* [Aim of the exercise] Tally up the lines below that carry the word "memorizzazione", answering with the figure alone.
START Data supplied
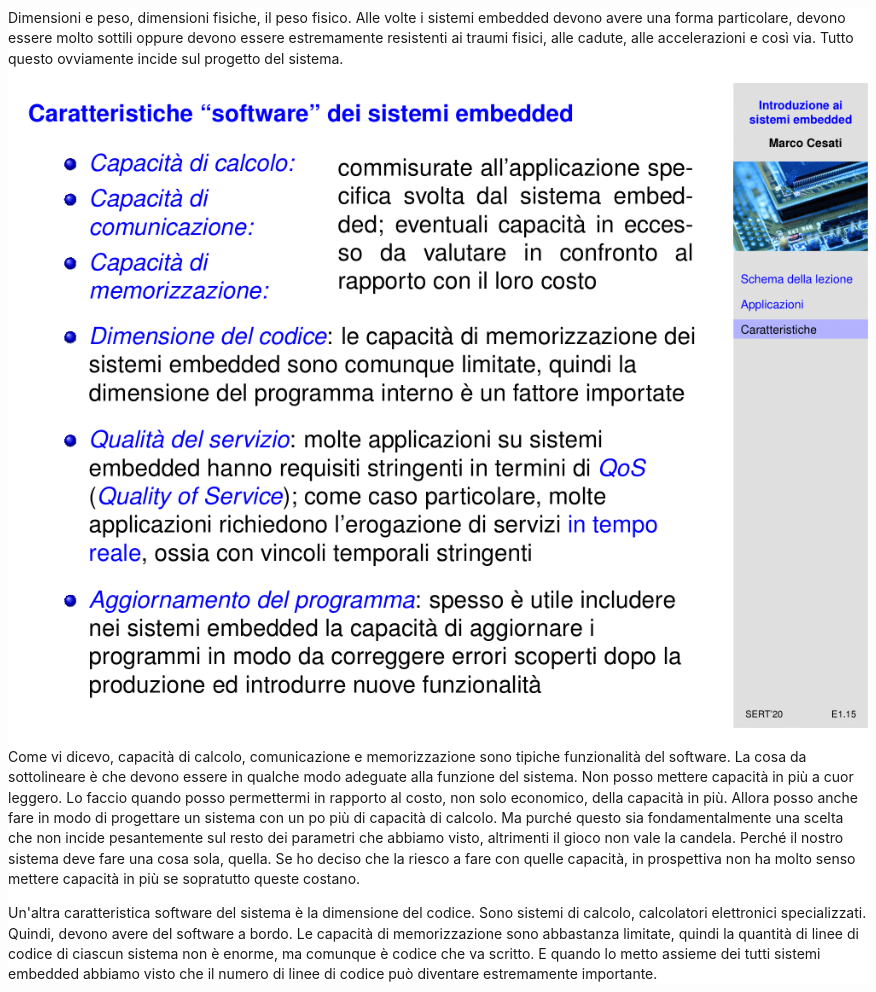 Dimensioni e peso, dimensioni fisiche, il peso fisico. Alle volte i sistemi embedded devono avere una forma particolare, devono essere molto sottili oppure devono essere estremamente resistenti ai traumi fisici, alle cadute, alle accelerazioni e così via. Tutto questo ovviamente incide sul progetto del sistema.

![](img/lez-E01/lez-E01-p1-15.png)

Come vi dicevo, capacità di calcolo, comunicazione e memorizzazione sono tipiche funzionalità del software. La cosa da sottolineare è che devono essere in qualche modo adeguate alla funzione del sistema. Non posso mettere capacità in più a cuor leggero. Lo faccio quando posso permettermi in rapporto al costo, non solo economico, della capacità in più. Allora posso anche fare in modo di progettare un sistema con un po più di capacità di calcolo. Ma purché questo sia fondamentalmente una scelta che non incide pesantemente sul resto dei parametri che abbiamo visto, altrimenti il gioco non vale la candela. Perché il nostro sistema deve fare una cosa sola, quella. Se ho deciso che la riesco a fare con quelle capacità, in prospettiva non ha molto senso mettere capacità in più se sopratutto queste costano. 

Un'altra caratteristica software del sistema è la dimensione del codice. Sono sistemi di calcolo, calcolatori elettronici specializzati. Quindi, devono avere del software a bordo. Le capacità di memorizzazione sono abbastanza limitate, quindi la quantità di linee di codice di ciascun sistema non è enorme, ma comunque è codice che va scritto. E quando lo metto assieme dei tutti sistemi embedded abbiamo visto che il numero di linee di codice può diventare estremamente importante.
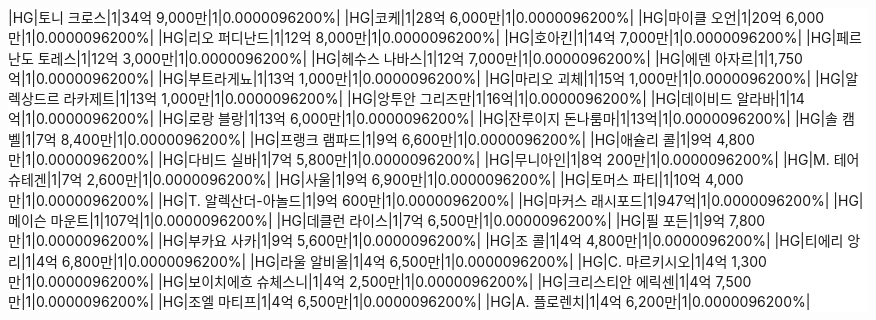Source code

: |HG|토니 크로스|1|34억 9,000만|1|0.0000096200%|
|HG|코케|1|28억 6,000만|1|0.0000096200%|
|HG|마이클 오언|1|20억 6,000만|1|0.0000096200%|
|HG|리오 퍼디난드|1|12억 8,000만|1|0.0000096200%|
|HG|호아킨|1|14억 7,000만|1|0.0000096200%|
|HG|페르난도 토레스|1|12억 3,000만|1|0.0000096200%|
|HG|헤수스 나바스|1|12억 7,000만|1|0.0000096200%|
|HG|에덴 아자르|1|1,750억|1|0.0000096200%|
|HG|부트라게뇨|1|13억 1,000만|1|0.0000096200%|
|HG|마리오 괴체|1|15억 1,000만|1|0.0000096200%|
|HG|알렉상드르 라카제트|1|13억 1,000만|1|0.0000096200%|
|HG|앙투안 그리즈만|1|16억|1|0.0000096200%|
|HG|데이비드 알라바|1|14억|1|0.0000096200%|
|HG|로랑 블랑|1|13억 6,000만|1|0.0000096200%|
|HG|잔루이지 돈나룸마|1|13억|1|0.0000096200%|
|HG|솔 캠벨|1|7억 8,400만|1|0.0000096200%|
|HG|프랭크 램파드|1|9억 6,600만|1|0.0000096200%|
|HG|애슐리 콜|1|9억 4,800만|1|0.0000096200%|
|HG|다비드 실바|1|7억 5,800만|1|0.0000096200%|
|HG|무니아인|1|8억 200만|1|0.0000096200%|
|HG|M. 테어슈테겐|1|7억 2,600만|1|0.0000096200%|
|HG|사울|1|9억 6,900만|1|0.0000096200%|
|HG|토머스 파티|1|10억 4,000만|1|0.0000096200%|
|HG|T. 알렉산더-아놀드|1|9억 600만|1|0.0000096200%|
|HG|마커스 래시포드|1|947억|1|0.0000096200%|
|HG|메이슨 마운트|1|107억|1|0.0000096200%|
|HG|데클런 라이스|1|7억 6,500만|1|0.0000096200%|
|HG|필 포든|1|9억 7,800만|1|0.0000096200%|
|HG|부카요 사카|1|9억 5,600만|1|0.0000096200%|
|HG|조 콜|1|4억 4,800만|1|0.0000096200%|
|HG|티에리 앙리|1|4억 6,800만|1|0.0000096200%|
|HG|라울 알비올|1|4억 6,500만|1|0.0000096200%|
|HG|C. 마르키시오|1|4억 1,300만|1|0.0000096200%|
|HG|보이치에흐 슈체스니|1|4억 2,500만|1|0.0000096200%|
|HG|크리스티안 에릭센|1|4억 7,500만|1|0.0000096200%|
|HG|조엘 마티프|1|4억 6,500만|1|0.0000096200%|
|HG|A. 플로렌치|1|4억 6,200만|1|0.0000096200%|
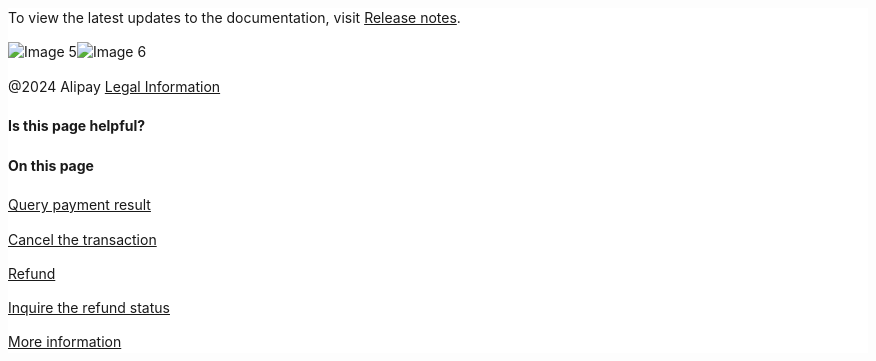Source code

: To view the latest updates to the documentation, visit [Release notes](https://global.alipay.com/docs/releasenotes).

![Image 5](https://ac.alipay.com/storage/2021/5/20/19b2c126-9442-4f16-8f20-e539b1db482a.png)![Image 6](https://ac.alipay.com/storage/2021/5/20/e9f3f154-dbf0-455f-89f0-b3d4e0c14481.png)

@2024 Alipay [Legal Information](https://global.alipay.com/docs/ac/platform/membership)

#### Is this page helpful?

#### On this page

[Query payment result](#ddbOs "Query payment result")

[Cancel the transaction](#IQYws "Cancel the transaction")

[Refund](#Agiei "Refund")

[Inquire the refund status](#UJfpV "Inquire the refund status")

[More information](#7W3Xu "More information")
END Data supplied
* [Written response] 2